EXERCISE -> For the word "regex", find each line in the entries where it occurs and copy that line.

START THE DATA

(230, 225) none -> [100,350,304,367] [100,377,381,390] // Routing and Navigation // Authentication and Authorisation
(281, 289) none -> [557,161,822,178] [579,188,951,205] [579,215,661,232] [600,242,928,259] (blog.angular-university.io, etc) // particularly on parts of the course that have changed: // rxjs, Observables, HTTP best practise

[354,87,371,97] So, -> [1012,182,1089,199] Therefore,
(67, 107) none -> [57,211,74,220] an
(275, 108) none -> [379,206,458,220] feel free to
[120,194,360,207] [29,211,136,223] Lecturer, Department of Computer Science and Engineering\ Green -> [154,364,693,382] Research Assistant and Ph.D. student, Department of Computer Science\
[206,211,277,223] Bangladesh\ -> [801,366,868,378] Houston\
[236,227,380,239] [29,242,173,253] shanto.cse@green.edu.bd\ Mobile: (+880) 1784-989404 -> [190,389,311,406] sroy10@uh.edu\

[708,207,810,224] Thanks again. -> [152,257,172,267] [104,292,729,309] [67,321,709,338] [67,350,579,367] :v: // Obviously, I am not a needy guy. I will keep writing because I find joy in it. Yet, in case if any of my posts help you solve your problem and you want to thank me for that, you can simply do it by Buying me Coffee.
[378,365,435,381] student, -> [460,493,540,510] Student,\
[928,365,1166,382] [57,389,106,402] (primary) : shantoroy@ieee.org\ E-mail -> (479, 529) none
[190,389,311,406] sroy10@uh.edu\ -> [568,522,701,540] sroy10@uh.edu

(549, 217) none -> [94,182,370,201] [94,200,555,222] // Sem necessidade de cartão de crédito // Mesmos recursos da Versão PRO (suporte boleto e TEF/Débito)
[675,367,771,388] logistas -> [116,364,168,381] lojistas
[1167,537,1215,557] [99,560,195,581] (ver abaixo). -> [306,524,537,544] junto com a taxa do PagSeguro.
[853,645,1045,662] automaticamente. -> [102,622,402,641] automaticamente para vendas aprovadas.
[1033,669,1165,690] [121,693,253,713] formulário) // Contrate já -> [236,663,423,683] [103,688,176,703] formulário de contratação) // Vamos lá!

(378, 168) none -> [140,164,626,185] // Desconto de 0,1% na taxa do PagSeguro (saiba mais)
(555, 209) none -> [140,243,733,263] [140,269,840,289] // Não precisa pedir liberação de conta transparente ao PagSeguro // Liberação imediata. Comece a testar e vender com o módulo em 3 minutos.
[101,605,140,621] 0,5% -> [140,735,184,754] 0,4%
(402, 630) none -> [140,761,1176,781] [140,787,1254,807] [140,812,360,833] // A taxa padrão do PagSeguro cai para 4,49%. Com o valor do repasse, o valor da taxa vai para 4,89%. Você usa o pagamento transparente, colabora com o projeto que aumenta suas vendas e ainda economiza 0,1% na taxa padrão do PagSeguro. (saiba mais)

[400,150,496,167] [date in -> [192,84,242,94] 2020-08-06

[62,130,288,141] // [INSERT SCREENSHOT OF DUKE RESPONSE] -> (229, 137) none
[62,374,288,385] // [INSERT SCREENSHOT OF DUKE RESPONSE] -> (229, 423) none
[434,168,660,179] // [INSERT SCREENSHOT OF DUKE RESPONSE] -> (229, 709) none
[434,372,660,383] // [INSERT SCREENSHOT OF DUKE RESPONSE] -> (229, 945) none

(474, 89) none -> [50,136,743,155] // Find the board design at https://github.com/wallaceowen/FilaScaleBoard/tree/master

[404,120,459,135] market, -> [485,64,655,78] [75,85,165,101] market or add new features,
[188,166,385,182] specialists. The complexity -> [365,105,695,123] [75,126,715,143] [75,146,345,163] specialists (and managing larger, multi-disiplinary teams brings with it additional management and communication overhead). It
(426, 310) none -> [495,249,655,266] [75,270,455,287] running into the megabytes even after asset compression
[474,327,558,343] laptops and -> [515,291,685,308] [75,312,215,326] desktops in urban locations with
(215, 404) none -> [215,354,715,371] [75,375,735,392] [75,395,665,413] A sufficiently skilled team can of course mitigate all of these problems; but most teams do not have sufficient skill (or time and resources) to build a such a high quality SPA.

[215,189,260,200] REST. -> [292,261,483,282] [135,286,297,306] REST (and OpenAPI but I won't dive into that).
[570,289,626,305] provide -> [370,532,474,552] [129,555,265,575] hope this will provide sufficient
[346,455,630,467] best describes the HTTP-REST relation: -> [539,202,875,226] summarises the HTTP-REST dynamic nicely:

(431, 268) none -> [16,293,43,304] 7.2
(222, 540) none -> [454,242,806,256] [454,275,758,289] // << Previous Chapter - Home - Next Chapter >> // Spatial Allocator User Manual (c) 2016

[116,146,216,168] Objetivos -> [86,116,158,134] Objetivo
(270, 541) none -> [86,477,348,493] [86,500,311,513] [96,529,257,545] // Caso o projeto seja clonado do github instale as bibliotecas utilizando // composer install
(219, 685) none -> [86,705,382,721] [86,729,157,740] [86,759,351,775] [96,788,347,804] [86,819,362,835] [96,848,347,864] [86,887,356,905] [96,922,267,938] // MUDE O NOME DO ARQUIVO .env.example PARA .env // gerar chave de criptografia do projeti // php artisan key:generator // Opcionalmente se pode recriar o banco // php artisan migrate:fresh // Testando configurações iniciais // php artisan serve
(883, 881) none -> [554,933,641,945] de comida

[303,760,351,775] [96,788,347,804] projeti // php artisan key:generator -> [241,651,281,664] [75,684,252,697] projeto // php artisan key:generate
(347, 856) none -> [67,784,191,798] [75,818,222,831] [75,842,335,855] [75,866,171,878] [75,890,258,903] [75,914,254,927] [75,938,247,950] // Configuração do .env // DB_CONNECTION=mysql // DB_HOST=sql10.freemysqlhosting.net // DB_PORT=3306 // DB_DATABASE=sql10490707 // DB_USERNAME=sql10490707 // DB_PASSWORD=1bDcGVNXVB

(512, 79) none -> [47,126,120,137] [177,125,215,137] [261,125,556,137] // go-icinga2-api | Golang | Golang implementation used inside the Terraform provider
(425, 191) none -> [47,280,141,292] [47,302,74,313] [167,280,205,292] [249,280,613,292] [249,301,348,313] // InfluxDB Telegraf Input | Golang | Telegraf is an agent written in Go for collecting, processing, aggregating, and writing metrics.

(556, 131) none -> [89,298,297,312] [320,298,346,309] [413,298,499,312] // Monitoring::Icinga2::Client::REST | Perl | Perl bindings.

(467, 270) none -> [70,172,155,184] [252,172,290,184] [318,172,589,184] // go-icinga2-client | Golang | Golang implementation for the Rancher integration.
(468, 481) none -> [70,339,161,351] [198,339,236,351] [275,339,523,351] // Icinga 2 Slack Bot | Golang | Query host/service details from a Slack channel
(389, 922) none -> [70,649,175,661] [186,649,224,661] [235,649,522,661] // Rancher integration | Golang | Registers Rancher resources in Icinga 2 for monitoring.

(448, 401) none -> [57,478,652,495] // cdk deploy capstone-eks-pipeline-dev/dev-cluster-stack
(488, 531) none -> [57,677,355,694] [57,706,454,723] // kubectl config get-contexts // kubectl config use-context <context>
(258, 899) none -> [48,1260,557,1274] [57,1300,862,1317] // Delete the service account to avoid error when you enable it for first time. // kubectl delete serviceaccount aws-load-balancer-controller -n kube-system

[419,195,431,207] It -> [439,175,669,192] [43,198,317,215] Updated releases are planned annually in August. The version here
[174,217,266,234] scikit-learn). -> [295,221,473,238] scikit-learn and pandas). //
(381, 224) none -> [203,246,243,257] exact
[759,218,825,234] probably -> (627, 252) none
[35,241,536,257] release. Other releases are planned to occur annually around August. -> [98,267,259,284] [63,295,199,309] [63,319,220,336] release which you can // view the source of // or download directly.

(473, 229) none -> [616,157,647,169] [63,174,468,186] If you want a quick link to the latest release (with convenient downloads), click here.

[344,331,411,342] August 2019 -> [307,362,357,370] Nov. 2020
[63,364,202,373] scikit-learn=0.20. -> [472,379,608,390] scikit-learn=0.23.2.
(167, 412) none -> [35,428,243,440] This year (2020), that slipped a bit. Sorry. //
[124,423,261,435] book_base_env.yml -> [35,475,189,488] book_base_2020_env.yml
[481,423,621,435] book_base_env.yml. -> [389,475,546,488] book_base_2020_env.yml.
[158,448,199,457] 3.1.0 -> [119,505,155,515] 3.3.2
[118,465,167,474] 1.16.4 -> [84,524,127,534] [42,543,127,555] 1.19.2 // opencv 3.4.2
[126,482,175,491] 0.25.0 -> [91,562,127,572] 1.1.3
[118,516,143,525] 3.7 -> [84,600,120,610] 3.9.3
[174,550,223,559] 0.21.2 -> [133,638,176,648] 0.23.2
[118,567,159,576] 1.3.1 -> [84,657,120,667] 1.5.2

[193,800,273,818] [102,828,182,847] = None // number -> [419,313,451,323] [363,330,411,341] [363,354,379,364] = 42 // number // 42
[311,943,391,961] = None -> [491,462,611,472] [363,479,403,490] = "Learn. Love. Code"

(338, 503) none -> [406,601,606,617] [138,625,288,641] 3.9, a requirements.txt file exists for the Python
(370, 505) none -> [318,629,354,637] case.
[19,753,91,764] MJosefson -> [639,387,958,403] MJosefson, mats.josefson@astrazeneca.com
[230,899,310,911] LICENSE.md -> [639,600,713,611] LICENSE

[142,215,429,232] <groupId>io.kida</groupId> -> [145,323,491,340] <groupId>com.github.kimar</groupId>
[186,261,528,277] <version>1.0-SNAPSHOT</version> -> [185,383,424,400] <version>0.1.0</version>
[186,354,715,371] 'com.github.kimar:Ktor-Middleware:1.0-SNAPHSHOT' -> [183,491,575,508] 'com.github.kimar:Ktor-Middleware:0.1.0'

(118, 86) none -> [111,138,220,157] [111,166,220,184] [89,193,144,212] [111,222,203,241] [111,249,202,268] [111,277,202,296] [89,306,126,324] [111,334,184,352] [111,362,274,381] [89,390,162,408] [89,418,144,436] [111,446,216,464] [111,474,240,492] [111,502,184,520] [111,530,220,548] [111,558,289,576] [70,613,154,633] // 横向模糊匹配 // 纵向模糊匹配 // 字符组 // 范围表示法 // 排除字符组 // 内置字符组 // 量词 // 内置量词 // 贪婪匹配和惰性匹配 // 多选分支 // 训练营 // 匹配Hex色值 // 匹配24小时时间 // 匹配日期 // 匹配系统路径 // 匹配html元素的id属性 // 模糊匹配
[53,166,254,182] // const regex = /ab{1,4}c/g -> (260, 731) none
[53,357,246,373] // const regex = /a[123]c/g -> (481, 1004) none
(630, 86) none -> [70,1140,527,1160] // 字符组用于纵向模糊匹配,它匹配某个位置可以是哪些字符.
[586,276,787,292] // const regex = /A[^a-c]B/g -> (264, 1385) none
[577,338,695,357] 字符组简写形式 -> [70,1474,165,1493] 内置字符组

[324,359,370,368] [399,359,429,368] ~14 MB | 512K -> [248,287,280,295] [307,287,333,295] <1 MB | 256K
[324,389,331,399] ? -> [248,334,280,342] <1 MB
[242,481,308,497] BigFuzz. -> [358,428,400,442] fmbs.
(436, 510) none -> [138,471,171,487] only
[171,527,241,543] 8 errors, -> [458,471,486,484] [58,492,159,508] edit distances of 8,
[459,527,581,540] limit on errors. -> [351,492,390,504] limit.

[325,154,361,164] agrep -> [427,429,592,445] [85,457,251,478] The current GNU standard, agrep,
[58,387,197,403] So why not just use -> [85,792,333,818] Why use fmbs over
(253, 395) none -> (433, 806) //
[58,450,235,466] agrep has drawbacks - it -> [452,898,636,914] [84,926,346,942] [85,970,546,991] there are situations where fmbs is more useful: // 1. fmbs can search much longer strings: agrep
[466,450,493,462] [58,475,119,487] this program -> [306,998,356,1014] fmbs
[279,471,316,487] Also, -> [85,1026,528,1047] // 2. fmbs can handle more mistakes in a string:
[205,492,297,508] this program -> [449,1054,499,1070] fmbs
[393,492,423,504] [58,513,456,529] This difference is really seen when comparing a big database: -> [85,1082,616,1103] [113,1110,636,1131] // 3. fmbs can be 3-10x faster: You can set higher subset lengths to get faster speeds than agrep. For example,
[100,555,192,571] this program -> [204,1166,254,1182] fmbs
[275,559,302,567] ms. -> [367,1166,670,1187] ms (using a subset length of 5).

END THE DATA

WORKED SOLUTION ->
[53,166,254,182] // const regex = /ab{1,4}c/g -> (260, 731) none
[53,357,246,373] // const regex = /a[123]c/g -> (481, 1004) none
[586,276,787,292] // const regex = /A[^a-c]B/g -> (264, 1385) none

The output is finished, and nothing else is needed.